От чего Имп Плюс отвернулся посмотреть в объектив, потому что не мог вынести вида въедливого голоса. Но увидел лишь свой ускоренный распад. Хотя сейчас в разгаре Операции ПС — на орбите, синхронной с Земной, поскольку так Центр мог надеяться сохранить свою радиоцепь с Имп Плюсом исключительно для себя, — шанс выпал вокруг него в новых решетчатых градиентах яркости, не похожих ни на какую градиентную сетку, к которым его подготовили старые плохие инструктажи, сила, поступившая оттуда, где хлорелла и хлоропласты, что, как он сам обнаружил, осознавая — или видя, — и поступили из раскладывающейся карты Солнца и на переборке его каюты, птиц и форм, что их отбрасывали, но еще и поступила и от его собственных перемещений.
И это новое воспоминание получило затем с наслаждением то, что произошло в конце зимнего дня, в бреши четырех пальцев, выхваченных из поля зрения, словно их срезали в костяшках на въедливой руке. Да, нездоровое тело Имп Плюса разделилось этим нездоровым желанием, разделилось.
В большой зеленой комнате, выделявшей углерод и двуокись углерода, и не бывшей тем зеленым, что выделяло кислород, хороший голос сказал: «У нас потери», — и спросил все ли ладно, Имп Плюс. Поскольку он побледнел. Потому что кровь, которую он скоро должен пролить, отхлынула от его лица. И это внезапное падение (причина или следствие громоздящейся головной боли) вызвало вдоль середины крови обратный отток — ткань веретен, запруженный бревнами поток, к какому-то месту, безопасному среди клеток того, что останется, когда у него отнимут его останки. Он этого так боялся, что думал лишь о том, что дышит двуокисью углерода въедливого голоса, но опасался он, что, получая СО2, ничего не выделяет взамен.
И все ж веретена. Ось на оси. Не бескрылые фюзеляжи, и гораздо больше, чем бревна в реке, да и не впервые или бледно-зеленая комната. Но каскады носились челноками из плазм к свету слишком быстро для ионизированных слов, как хромосомы, чтобы выделять страх перед тем, что они именовали не больше, чем ради одной его части, которая осталась бы, когда слова операции его вычли. Ось на оси. Электромагнитный каскад. Части, раздробленные на самое свежее движение, не распавшуюся двуокись — в этом и был замысел. Или самое оно. Или его желание или желанная память. Также страх. Стать растением, продаваемым как Дополнение, торговцем, который сумел зацепиться. Поскольку Имп Плюс попал бы в новости.
Но он застрял между знанием. Он измыслил электромагнитный каскад. Это не было неправильно. И было гораздо больше, чем бревен в реке, но в мыслях он видел те бревна твердыми. Но сейчас Земной взгляд был затемнен годами, да это и к лучшему.
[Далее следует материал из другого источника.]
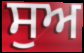
ਸੁਅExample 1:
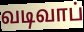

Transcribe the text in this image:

வடிவாப்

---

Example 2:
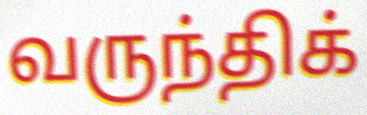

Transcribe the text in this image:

வருந்திக்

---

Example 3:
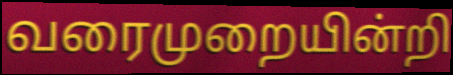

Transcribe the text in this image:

வரைமுறையின்றி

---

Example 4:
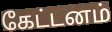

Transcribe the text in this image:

கேட்டனம்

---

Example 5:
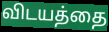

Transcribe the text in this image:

விடயத்தை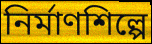
নির্মাণশিল্পেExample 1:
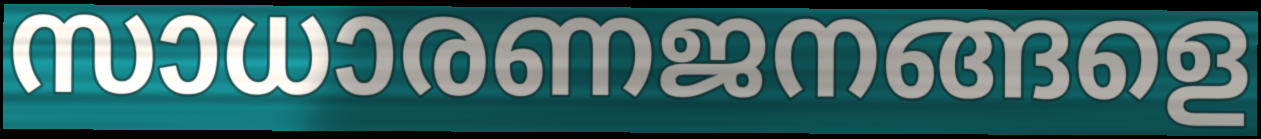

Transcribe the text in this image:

സാധാരണജനങ്ങളെ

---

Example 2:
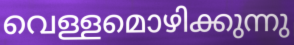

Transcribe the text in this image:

വെള്ളമൊഴിക്കുന്നു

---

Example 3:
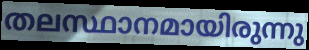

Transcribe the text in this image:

തലസ്ഥാനമായിരുന്നു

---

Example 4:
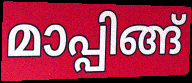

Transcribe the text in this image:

മാപ്പിങ്ങ്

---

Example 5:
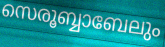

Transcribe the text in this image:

സെരൂബ്ബാബേലും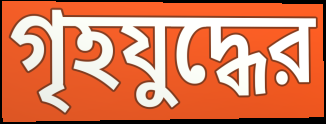
গৃহযুদ্ধেরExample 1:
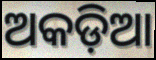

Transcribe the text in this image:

ଅକଡ଼ିଆ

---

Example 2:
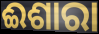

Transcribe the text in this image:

ଈଶାରା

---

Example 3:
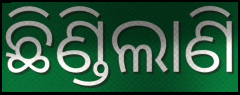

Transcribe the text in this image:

ଛିଣ୍ଡିଲାଣି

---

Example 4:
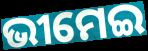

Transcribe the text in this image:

ଭୀମେଇ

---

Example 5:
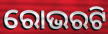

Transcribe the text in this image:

ରୋଭରଟି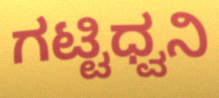
ಗಟ್ಟಿಧ್ವನಿ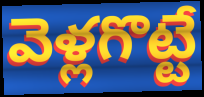
వెళ్లగొట్టే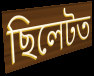
ছিলেটতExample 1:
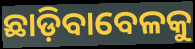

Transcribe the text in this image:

ଛାଡ଼ିବାବେଳକୁ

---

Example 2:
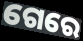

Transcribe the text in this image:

ଗେରେ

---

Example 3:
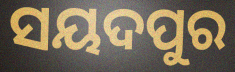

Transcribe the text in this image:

ସୟଦପୁର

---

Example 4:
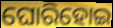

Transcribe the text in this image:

ଘୋରିହୋଇ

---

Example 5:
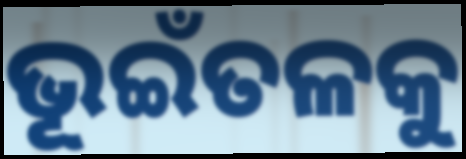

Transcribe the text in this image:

ଭୂଇଁତଳକୁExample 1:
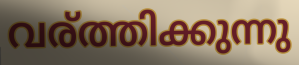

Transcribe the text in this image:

വര്ത്തിക്കുന്നു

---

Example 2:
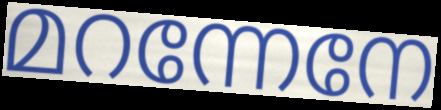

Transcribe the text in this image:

മറന്നേനേ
Тот взгляд, такой же далекий теперь, как и весенний день, когда к нему прикоснулись — он не мог отбросить прикосновение — другим смехом, поднимавшимся вверх по сетке его спины, и он отвернулся от карбюратора под поднятым капотом автомобиля, который не заводился, и увидел первые просторы морских гребней, срезаемые тремя ширококрылыми буревестниками.
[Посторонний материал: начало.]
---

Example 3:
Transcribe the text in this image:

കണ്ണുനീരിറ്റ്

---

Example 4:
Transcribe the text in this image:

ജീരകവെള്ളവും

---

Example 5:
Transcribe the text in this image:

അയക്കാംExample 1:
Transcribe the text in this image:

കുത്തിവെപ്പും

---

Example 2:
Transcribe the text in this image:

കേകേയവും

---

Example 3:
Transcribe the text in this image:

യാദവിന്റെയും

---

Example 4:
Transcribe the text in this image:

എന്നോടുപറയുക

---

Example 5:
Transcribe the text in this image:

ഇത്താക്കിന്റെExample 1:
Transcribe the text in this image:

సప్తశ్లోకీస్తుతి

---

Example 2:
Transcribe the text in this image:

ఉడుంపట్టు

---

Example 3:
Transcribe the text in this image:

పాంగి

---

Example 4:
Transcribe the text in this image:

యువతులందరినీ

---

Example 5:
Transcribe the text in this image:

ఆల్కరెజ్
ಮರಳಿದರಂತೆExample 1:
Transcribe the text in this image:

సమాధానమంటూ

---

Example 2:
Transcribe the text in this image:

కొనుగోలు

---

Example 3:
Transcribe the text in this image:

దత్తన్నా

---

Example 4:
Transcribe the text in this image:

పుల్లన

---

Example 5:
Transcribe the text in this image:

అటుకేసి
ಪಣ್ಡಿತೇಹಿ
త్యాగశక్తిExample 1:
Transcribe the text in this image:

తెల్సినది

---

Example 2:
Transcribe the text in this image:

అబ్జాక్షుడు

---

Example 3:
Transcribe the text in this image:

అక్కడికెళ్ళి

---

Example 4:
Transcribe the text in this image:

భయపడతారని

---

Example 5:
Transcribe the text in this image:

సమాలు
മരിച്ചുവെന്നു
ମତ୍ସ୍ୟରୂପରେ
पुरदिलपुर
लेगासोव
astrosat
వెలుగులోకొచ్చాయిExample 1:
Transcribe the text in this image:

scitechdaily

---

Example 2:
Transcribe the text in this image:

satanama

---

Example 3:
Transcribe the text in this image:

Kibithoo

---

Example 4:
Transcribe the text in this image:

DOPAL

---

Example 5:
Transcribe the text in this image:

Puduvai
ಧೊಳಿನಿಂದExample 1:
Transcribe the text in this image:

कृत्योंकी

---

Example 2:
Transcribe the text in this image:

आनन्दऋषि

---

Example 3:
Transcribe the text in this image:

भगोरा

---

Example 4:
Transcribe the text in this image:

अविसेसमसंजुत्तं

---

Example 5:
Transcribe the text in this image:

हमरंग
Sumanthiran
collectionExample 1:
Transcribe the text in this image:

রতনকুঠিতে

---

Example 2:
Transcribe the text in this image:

А ближе увидел легкий смех и рот. И чтобы сохранить лицо, начал говорить, что причина неполадки между контактами и карбюратором. Но рот произнес: «Не стоит о машине», — и говорил слова, свернувшие мягкий смех внутрь, в слова, которые сказали: «Хорошо, что я не собрала сумку».
Что-то лежало между теми словами и следующими. Это СО2 или это Кислород?
Что бы то ни было, оно поступило не из въедливого рта, выдувшего сплющивающийся эллипс, а из другого рта — словами, всех значений которых этот другой рот не знал. И эти следующие слова были «Путешествую по свету налегке».
Между которыми теперь должно поступить слабое эхо, передающее правильные скорости. Но правильные ли? К тому же Имп Плюс не знал, это передачи Центру или ему. Казалось, он передавал внутри самого себя. СЛАБОЕ ЭХО. ВЪЕДЛИВЫЙ ГОЛОС. ХОРОШИЙ ГОЛОС.
Он должен учитывать вваливания, он должен учитывать вываливания, на формы вокруг — внемлют они ему или нет?
Вокруг было больше, и еще больше вокруг присоединялось к Имп Плюсу.